Моя вера в таланты профессора в итоге подтвердилась — но, увы, слишком поздно. Ибо Джулиан вернулся в Глазго поутру третьего дня — на сутки раньше, чем я ожидал, а дневник мне так и не вернули, — и брат быстро обнаружил потерю.
Я без особого энтузиазма работал над книгой, когда явился брат. Должно быть, он первым делом заглянул к себе. Внезапно я всей кожей почувствовал его присутствие. Я так глубоко погрузился в мир своих идей и образов, что не слышал, как открылась дверь, и между тем осознал, что здесь, рядом со мной, что-то есть. Я говорю «что-то» — именно такое ощущение у меня и возникло! За мной наблюдали — и при этом, как мне казалось, отнюдь не человеческое существо. Я опасливо обернулся — короткие волоски на шее встали дыбом, словно оживленные некой сверхъестественной силой. В дверном проеме стоял Джулиан — и в лице его читалось выражение, которое я могу описать не иначе как отталкивающее. А в следующий миг его чудовищно искаженные черты расслабились, как бы сокрылись за непроницаемыми черными очками, и он делано улыбнулся.
— Филлип, я, кажется, куда-то свой дневник задевал, — медленно протянул он. — Я только из Лондона — и нигде его не нахожу. Ты ведь его не видел, правда? — В голосе его прозвучал намек на издевку — как невысказанное обвинение. — На самом деле дневник мне не нужен, но я там записал особым кодом кое-что — идеи для моей книги. Я, так и быть, открою тебе секрет! Я пишу — фэнтези ! Ну, то есть — некий гибрид ужасов, научной фантастики и фэнтези: нынче все по ним с ума сходят, нам давно пора выйти на этот рынок. Я покажу тебе черновой вариант, как только он будет готов. А теперь, раз уж ты моего дневника не видел, прошу меня простить, я хочу над своими заметками поработать.
И Джулиан быстро вышел из комнаты, не дав мне возможности ответить, — и если я скажу, что не порадовался его уходу, это будет беззастенчивая ложь. Не могу не отметить, что с его исчезновением ощущение чуждого присутствия тоже развеялось. Колени у меня внезапно подогнулись, комнату окутала жутковатая аура недоброго предчувствия — точно темное облако сгустилось. И это чувство не прошло, нет, — скорее усилилось с наступлением вечера.
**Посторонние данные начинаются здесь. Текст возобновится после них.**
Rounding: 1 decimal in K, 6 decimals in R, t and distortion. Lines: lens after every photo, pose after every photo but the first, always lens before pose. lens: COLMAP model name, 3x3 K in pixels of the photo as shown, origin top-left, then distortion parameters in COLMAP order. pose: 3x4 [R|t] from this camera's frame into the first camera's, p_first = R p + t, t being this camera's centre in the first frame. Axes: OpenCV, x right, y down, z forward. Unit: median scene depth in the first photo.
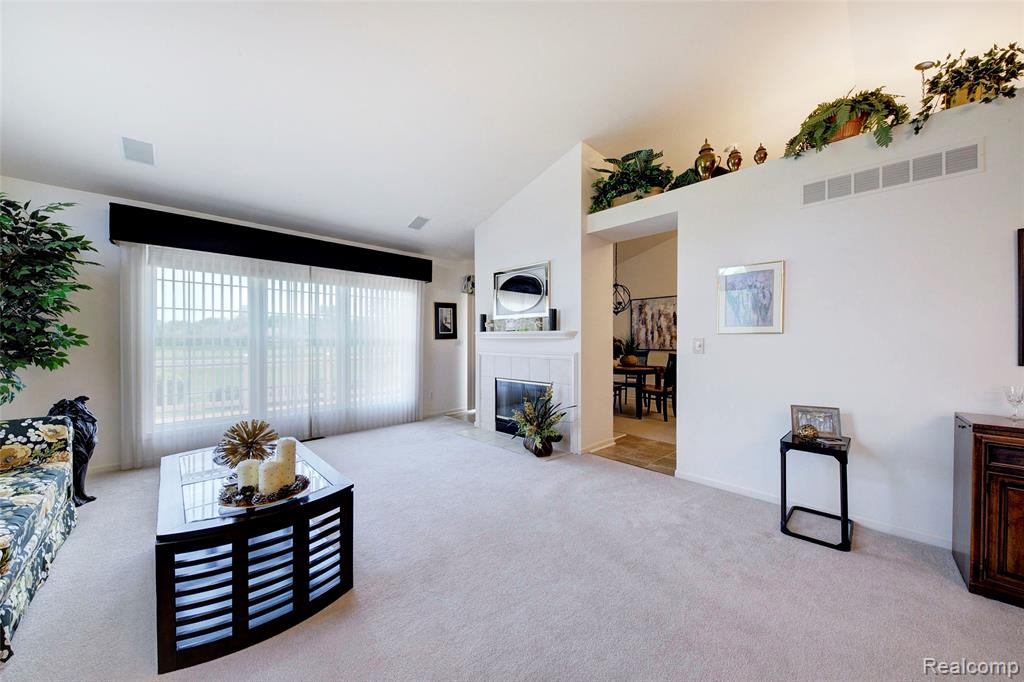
lens RADIAL K [[354.2, 0, 527.8], [0, 354.2, 343.8], [0, 0, 1]] dist [0.002282, -0.003554]
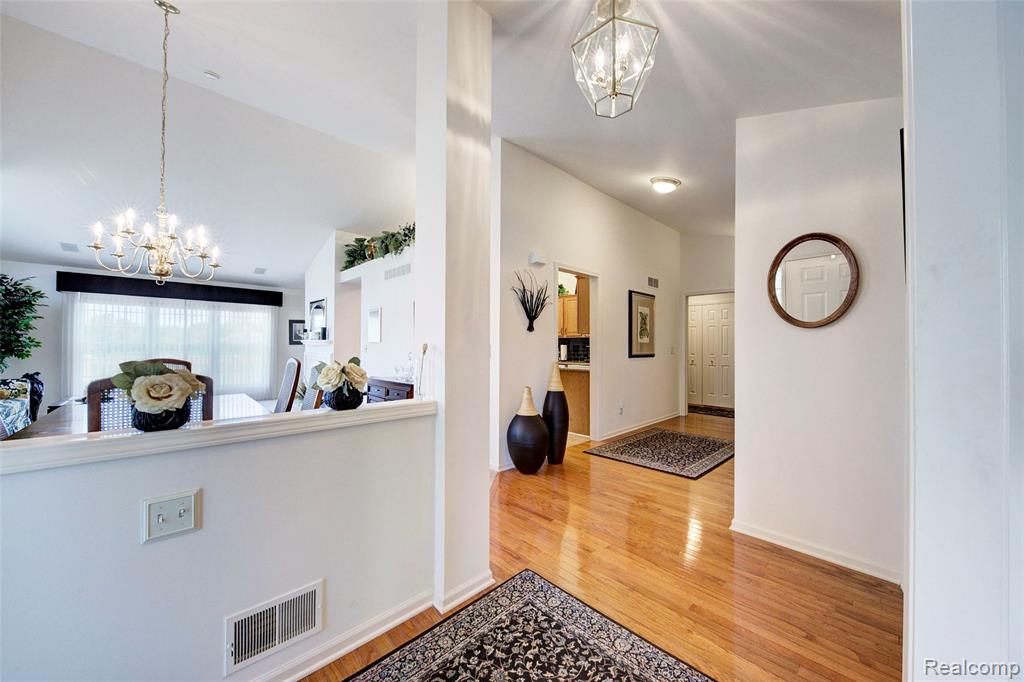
lens RADIAL K [[354.2, 0, 517.0], [0, 354.2, 344.8], [0, 0, 1]] dist [0.002282, -0.003554]
pose [[0.999990, 0.004303, 0.001349, 1.460146], [-0.004284, 0.999887, -0.014432, 0.009491], [-0.001411, 0.014426, 0.999895, -1.005053]]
В ту ночь, лежа без сна, я снова и снова прокручивал в голове странности Джулиана, пытаясь в них разобраться. Фэнтези, значит, пишет? Неужто и вправду? Очень не похоже на Джулиана; и почему, если речь идет всего-навсего о книге, он, не найдя дневника, смотрел так страшно? И зачем вообще записывать историю в дневнике? О! Прежде ему нравилось читать всякую мистику — нравилось чрезмерно, как я объяснял выше, — но он в жизни не выказывал стремления писать что-то подобное! А потом еще эти библиотечные книги! Не похоже, что они могут пригодиться в процессе сочинения фэнтези! Но было еще что-то, нечто, что мелькало перед моим внутренним взором, но в фокус не попадало. И тут меня осенило — вот что не давало мне покоя с того самого момента, как я впервые увидел дневник: где, во имя всего святого, Джулиан научился писать иероглифами?
Вот оно!
Нет, я не верил, что Джулиан в самом деле пишет книгу. Это просто-напросто отговорка, чтобы сбить меня со следа. Но с какого следа? Чем он, собственно, занимается? О! Ответ самоочевиден: он на грани очередного нервного срыва, и чем скорее я свяжусь с доктором Стюартом, тем лучше. Все эти беспорядочные мысли долго не давали мне уснуть; если брат и шумел опять той ночью, я его не слышал. Я так измучился душой, что, едва сомкнув глаза, уснул мертвым сном.
Не странно ли это — свет дня обладает силой рассеивать худшие ужасы ночи! Поутру страхи мои заметно улеглись, и я решил выждать еще несколько дней, прежде чем обратиться к доктору Стюарту. Джулиан провел все утро и весь день, запершись в подвале, и наконец — вновь встревожившись с приближением ночи — я твердо решил по возможности поговорить с ним за ужином. В ходе трапезы я обратился к брату, посетовал на его кажущиеся странности и с деланым смехом упомянул о своих опасениях насчет рецидива. Ответы Джулиана меня несколько огорошили. Он утверждал, что перебрался работать в подвал исключительно по моей вине: ведь подвал — единственное место, где он может уединиться. Над моими словами о рецидиве он от души посмеялся, уверяя, что в жизни лучше себя не чувствовал! Когда он снова упомянул «уединение», я понял, что он намекает на злополучную пропажу дневника, и пристыженно замолчал. И мысленно проклял профессора Уолмзли вместе со всем его музеем.